A UB3LYP and UMP2 theoretical investigation on unusual cation–π interaction between the triplet state HB=BH ( {}^3\Sigma_g^{-} ) and H+, Li+, Na+, Be2+ or Mg2+

The nature of the unusual cation–π interactions between cations (H+, Li+, Na+, Be2+ and Mg2+) and the electron-deficient B=B bond of the triplet state HB=BH (\( {}^3\Sigma_g^{-} \)) was investigated using UMP2(full) and UB3LYP methods at 6–311++G(2df,2p) and aug-cc-pVTZ levels, accompanied by a comparison with 1:1 and 2:1 σ-binding complexes between BH and the cations.
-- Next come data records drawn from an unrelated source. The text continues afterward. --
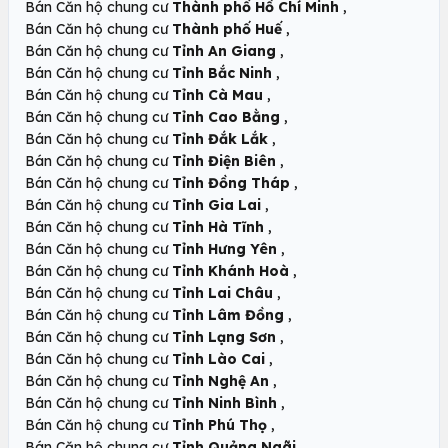
,
Bán Căn hộ chung cư
Thành phố Hồ Chí Minh
,
Bán Căn hộ chung cư
Thành phố Huế
,
Bán Căn hộ chung cư
Tỉnh An Giang
,
Bán Căn hộ chung cư
Tỉnh Bắc Ninh
,
Bán Căn hộ chung cư
Tỉnh Cà Mau
,
Bán Căn hộ chung cư
Tỉnh Cao Bằng
,
Bán Căn hộ chung cư
Tỉnh Đắk Lắk
,
Bán Căn hộ chung cư
Tỉnh Điện Biên
,
Bán Căn hộ chung cư
Tỉnh Đồng Tháp
,
Bán Căn hộ chung cư
Tỉnh Gia Lai
,
Bán Căn hộ chung cư
Tỉnh Hà Tĩnh
,
Bán Căn hộ chung cư
Tỉnh Hưng Yên
,
Bán Căn hộ chung cư
Tỉnh Khánh Hoà
,
Bán Căn hộ chung cư
Tỉnh Lai Châu
,
Bán Căn hộ chung cư
Tỉnh Lâm Đồng
,
Bán Căn hộ chung cư
Tỉnh Lạng Sơn
,
Bán Căn hộ chung cư
Tỉnh Lào Cai
,
Bán Căn hộ chung cư
Tỉnh Nghệ An
,
Bán Căn hộ chung cư
Tỉnh Ninh Bình
,
Bán Căn hộ chung cư
Tỉnh Phú Thọ
,
Bán Căn hộ chung cư
Tỉnh Quảng Ngãi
The binding energies follow the order HB=BH...H+ > HB=BH...Be2+ > HB=BH...Mg2+ ≫ HB=BH...Li+ > HB=BH...Na+ and HB=BH (1Δg)...M+/M2+ > H2C=CH2...M+/M2+ > HC≡CH...M+/M2+ > HB=BH (\( {}^3\Sigma_g^{-} \))...M+/M2+. Furthermore, except for HB...H+, the σ-binding interaction energy of the 1:1 complex HB...M+/M2+ is stronger than the cation–π interaction energy of the C2H2...M+/M2+, C2H4...M+/M2+, B2H2 (1Δg)...M+/M2+ or B2H2 (\( {}^3\Sigma_g^{-} \))...M+/M2+ complex, and, for the 2:1 σ-binding complexes, except for HBBe2+...BH, they are less stable than the cation–π complexes of B2H2 (1Δg) or B2H2 (\( {}^3\Sigma_g^{-} \)). The atoms in molecules (AIM) theory was also applied to verify covalent interactions in the H+ complexes and confirm that HB=BH (\( {}^3\Sigma_g^{-} \)) can be a weaker π-electron donor than HB=BH (1Δg), H2C=CH2 or HC≡CH in the cation–π interaction. Analyses of natural bond orbital (NBO) and electron density shifts revealed that the origin of the cation–π interaction is mainly that many of the lost densities from the π-orbital of B=B and CC multiple bonds are shifted toward the cations.